Per chi si occupava dei contagiati le ore si erano dilatate, espandendosi nelle tute e dietro le maschere senza riuscire a tornare tra le mura e gli sguardi di sempre. Ciò aveva portato a un’estrema semplificazione della percezione temporale, scandita adesso solo dall’alternanza rigida di due scenari irreali. Ognuno di loro intuiva la relazione tra perdita di percezione della complessità e il distanziarsi degli eventi, accettandola pazientemente.
Questo processo era più estremo in alcuni casi. Allora la viscosità del tempo si faceva infinita, e la complessità si perdeva al punto da non poter più definire il suo significato con certezza.

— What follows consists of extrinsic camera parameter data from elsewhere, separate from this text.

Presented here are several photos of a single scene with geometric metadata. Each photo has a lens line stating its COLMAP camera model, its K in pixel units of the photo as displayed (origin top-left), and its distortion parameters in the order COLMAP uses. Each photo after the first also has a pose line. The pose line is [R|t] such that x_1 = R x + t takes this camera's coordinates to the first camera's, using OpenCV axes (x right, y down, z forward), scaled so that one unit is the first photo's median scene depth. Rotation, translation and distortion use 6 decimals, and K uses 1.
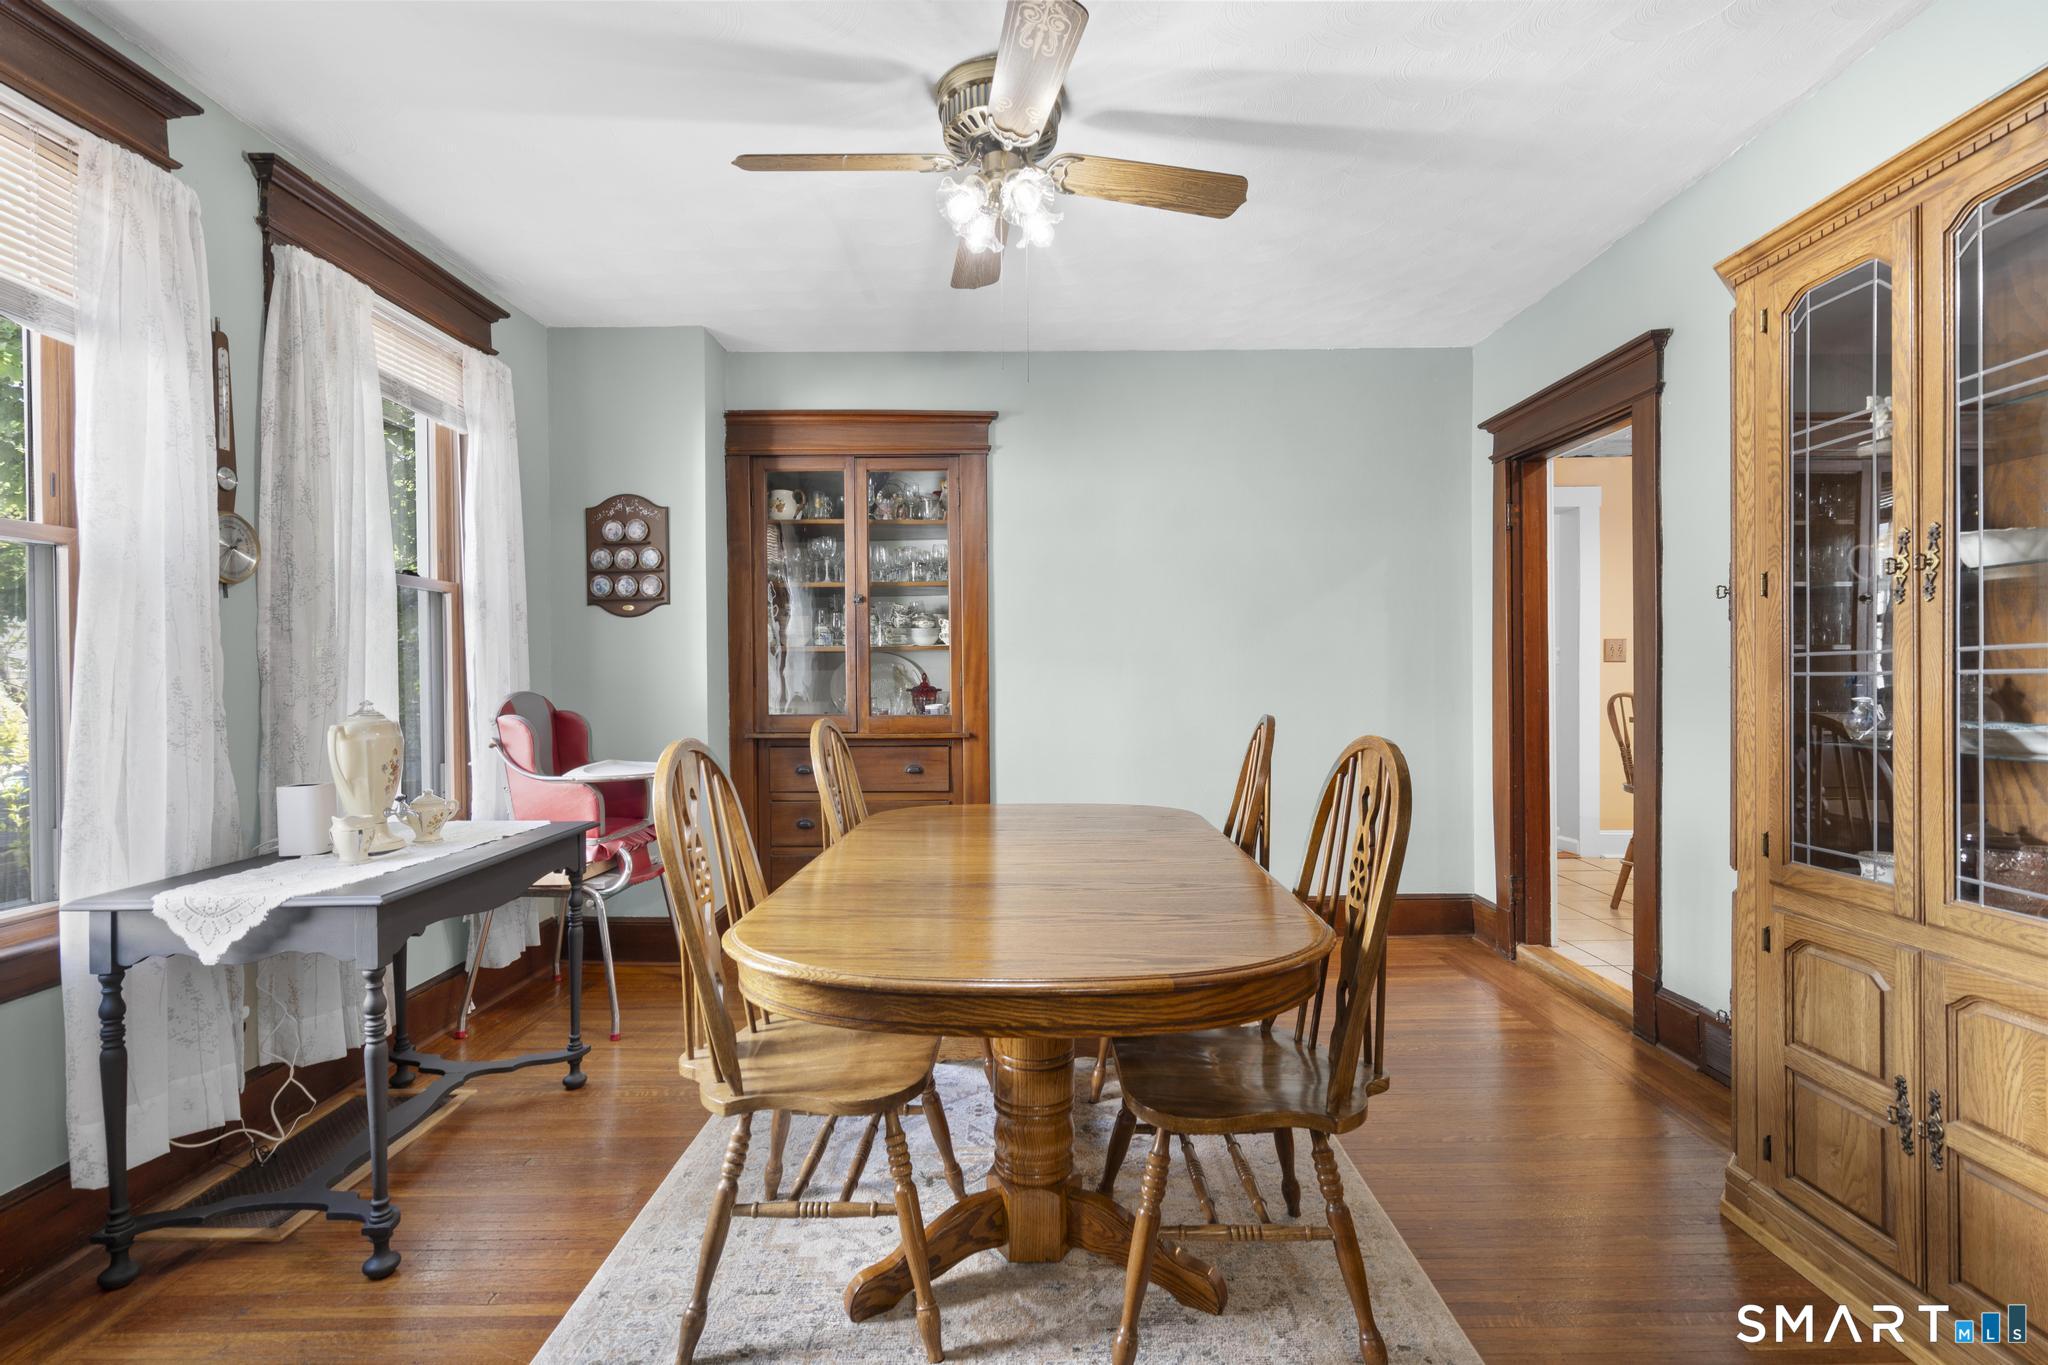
lens RADIAL K [[946.2, 0, 1031.1], [0, 946.2, 681.0], [0, 0, 1]] dist [-0.000397, 0.000666]
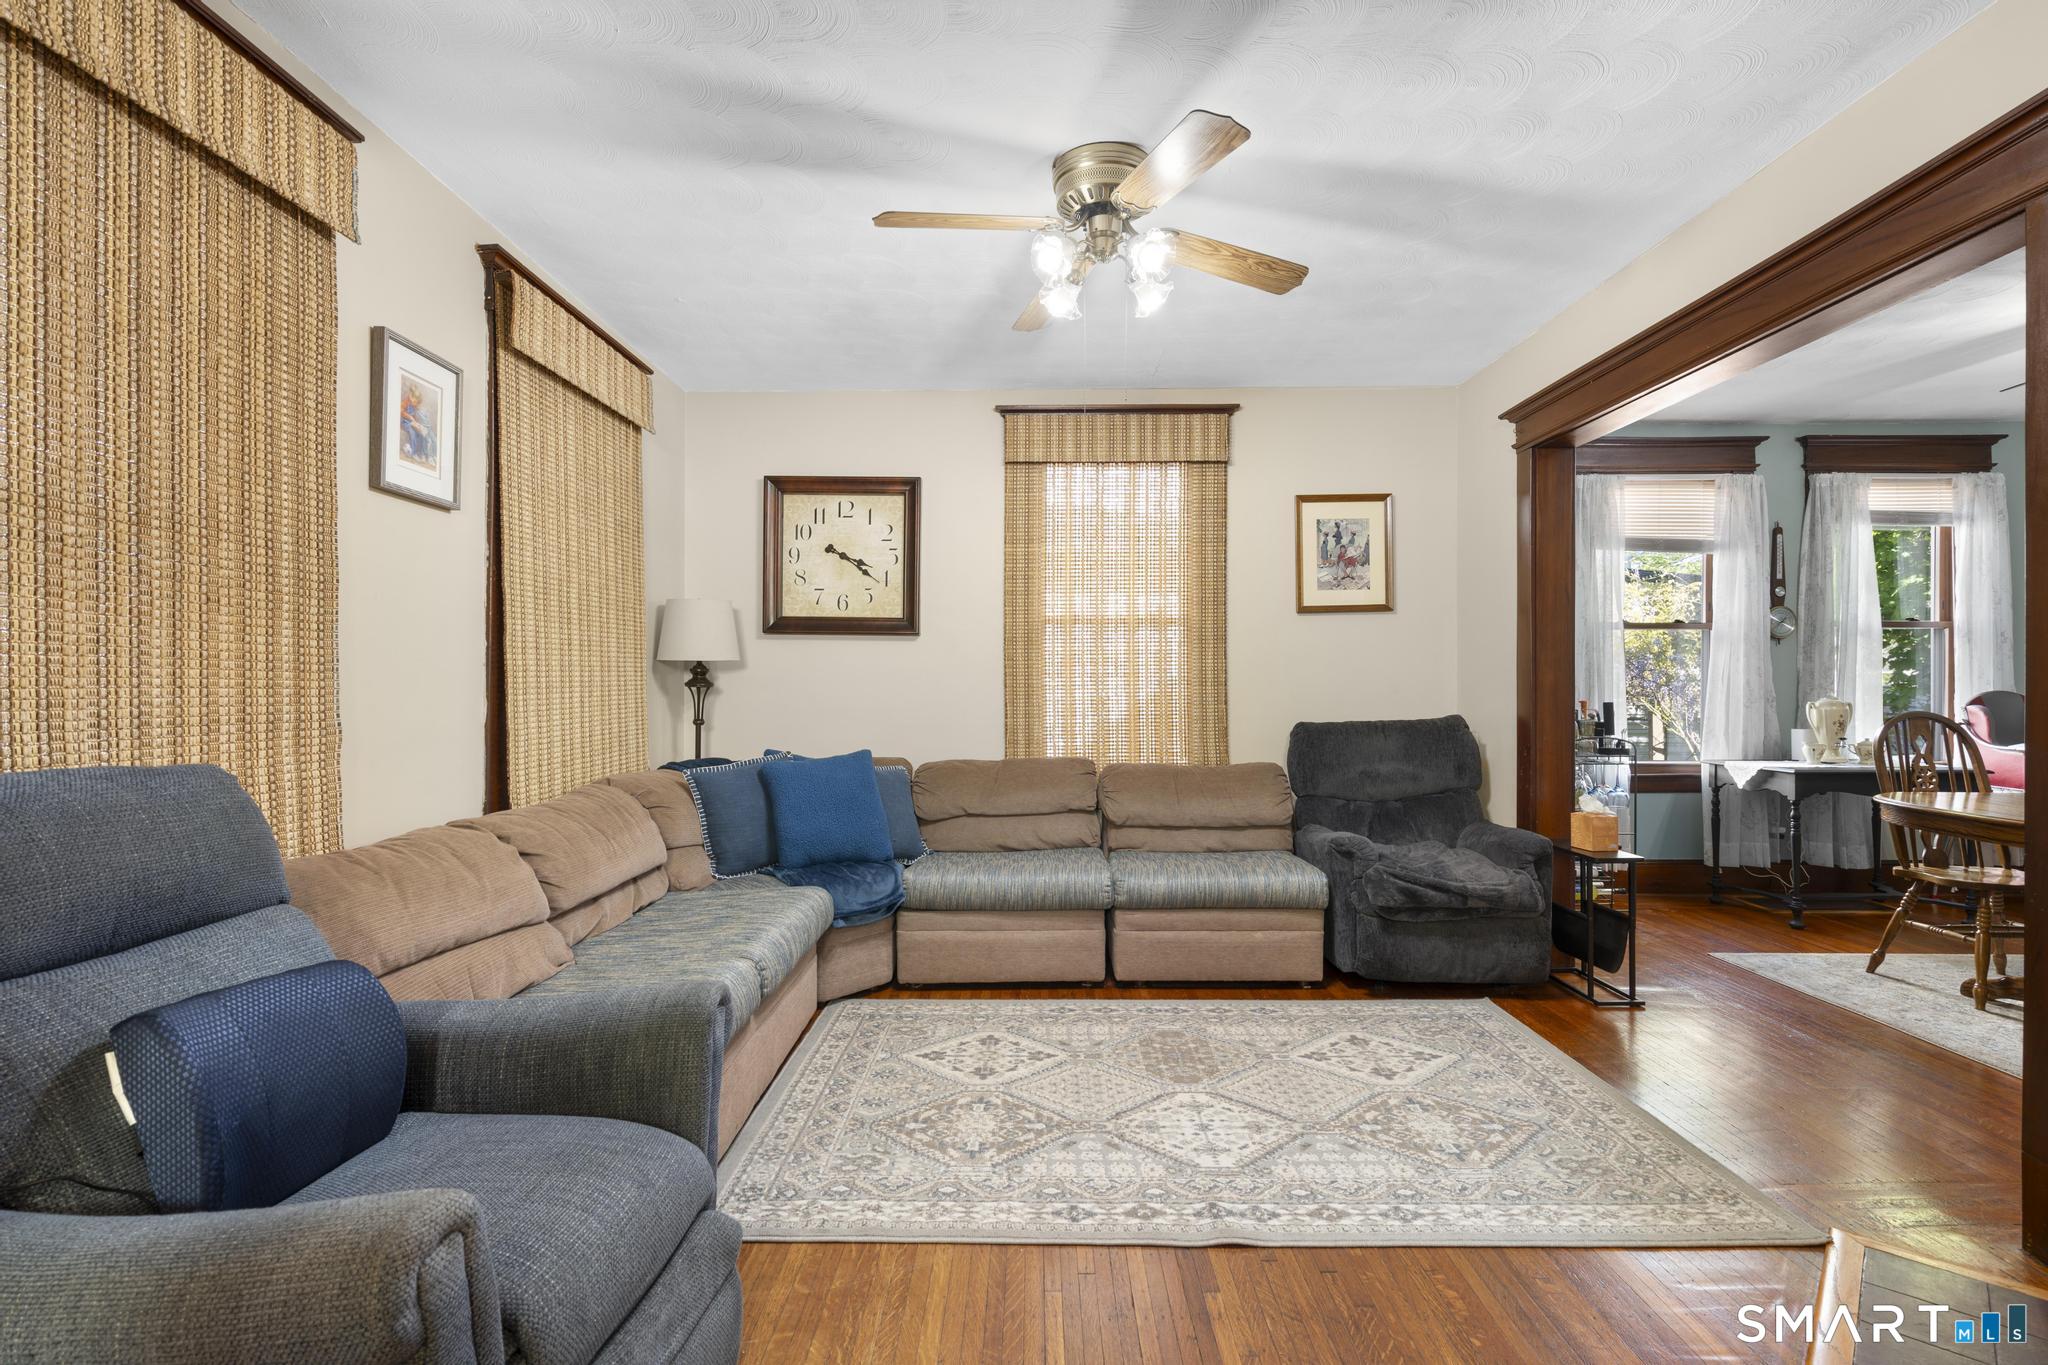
lens RADIAL K [[946.2, 0, 1027.3], [0, 946.2, 684.0], [0, 0, 1]] dist [-0.000397, 0.000666]
pose [[0.001338, 0.013471, -0.999908, 1.399411], [-0.010825, 0.999851, 0.013456, -0.004746], [0.999941, 0.010806, 0.001484, -0.791754]]
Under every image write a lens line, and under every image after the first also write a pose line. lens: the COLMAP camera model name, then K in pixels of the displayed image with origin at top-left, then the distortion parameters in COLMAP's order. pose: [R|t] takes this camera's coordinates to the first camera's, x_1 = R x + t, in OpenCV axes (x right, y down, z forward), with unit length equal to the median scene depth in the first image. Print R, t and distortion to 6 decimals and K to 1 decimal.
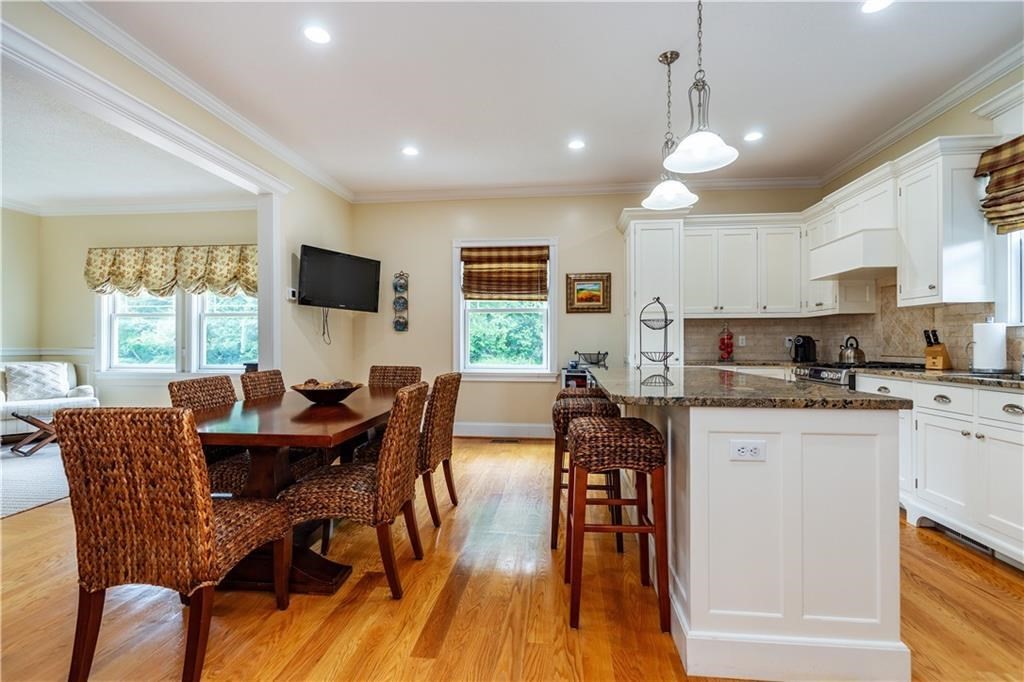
lens RADIAL K [[470.3, 0, 513.4], [0, 470.3, 341.4], [0, 0, 1]] dist [-0.004981, -0.000714]
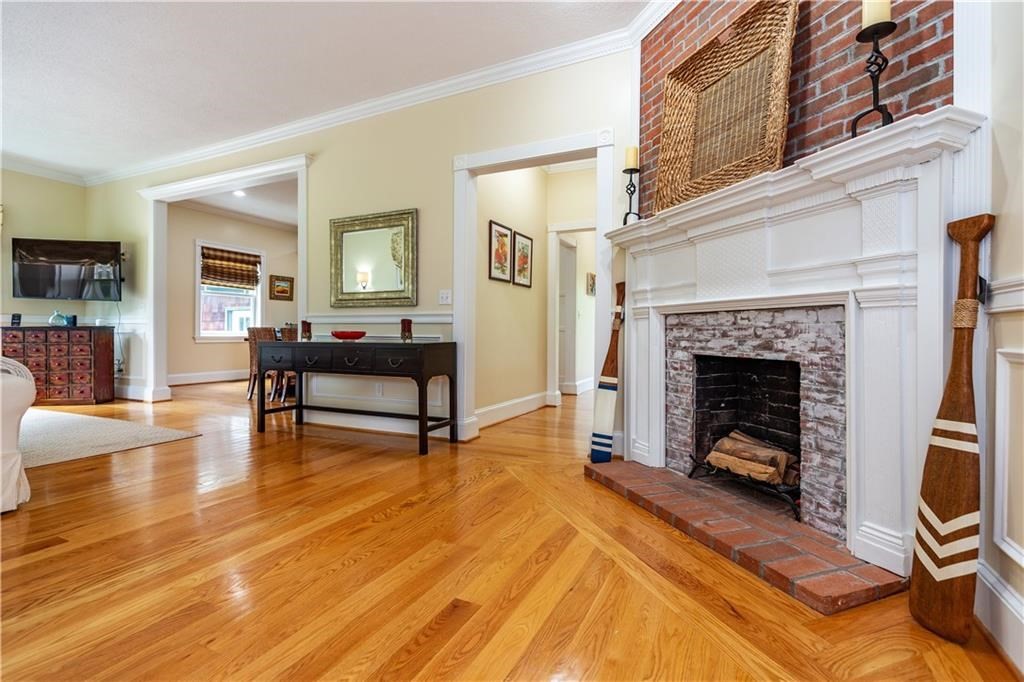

Intanto, nelle case delle persone che non potevano lasciarle la complessità aumentava impercettibilmente, e non c’era giorno in cui non si scoprisse una luce nuova, un dettaglio dimenticato, o non si sentisse la necessità di cambiare il nome di un oggetto o l’uso di una parola. Il tempo non mancava mai come se i giorni, le ore e i minuti persi da alcuni si andassero riversando nelle vite di altri per un principio di conservazione alla ricerca un equilibrio giusto e involontario, come se le due cose possano mai esser distinte.
Quando il Natale era giunto si era fatta fatica a posizionarlo come le altre volte, tanto il contenitore e l’oggetto erano incerti sul loro ruolo e avevano perso forme e dimensioni abituali.

Ero vicino a un centro commerciale cercando di regolare la distanza tra gli eventi, quando notai un padre che camminava lungo una discesa con in braccio un bambino. Questo era biondo, di circa 3 anni, e teneva gli occhi fissi su un punto davanti a sé. L’intensità con la quale guardava il suo obiettivo mi colpì a tal punto da non accorgermi subito di essere io.

L’uomo scendeva a velocità costante, mentre il bambino ruotava lentamente la testa per tenermi sempre nel suo sguardo.  Anche dopo avermi superato continuava a girare il volto e a ruotare il corpicino tra le braccia del padre, dato che ormai ero alle loro spalle. A mano a mano che si avvicinavano a negozi mi resi conto di aspettarmi che il bimbo si agitasse nell’attraversare le porte scorrevoli, e solo quando vidi i suoi occhi scomparire nel buio della transizione capii che il bambino sapeva di star guardando sé stesso.

Ora penso che quell’episodio contenesse la spiegazione dello straordinario evento cui stiamo assistendo adesso. L’euforia di riconoscere a stento gli amici nel loro nuovo aspetto è adombrata solo dal timore che noi potremmo essere esclusi da tale miracolo, ed è forse per questo che non indaghiamo lo stupore nello sguardo altrui, e fuggiamo da ogni bambino nel quale potremmo trovare noi stessi.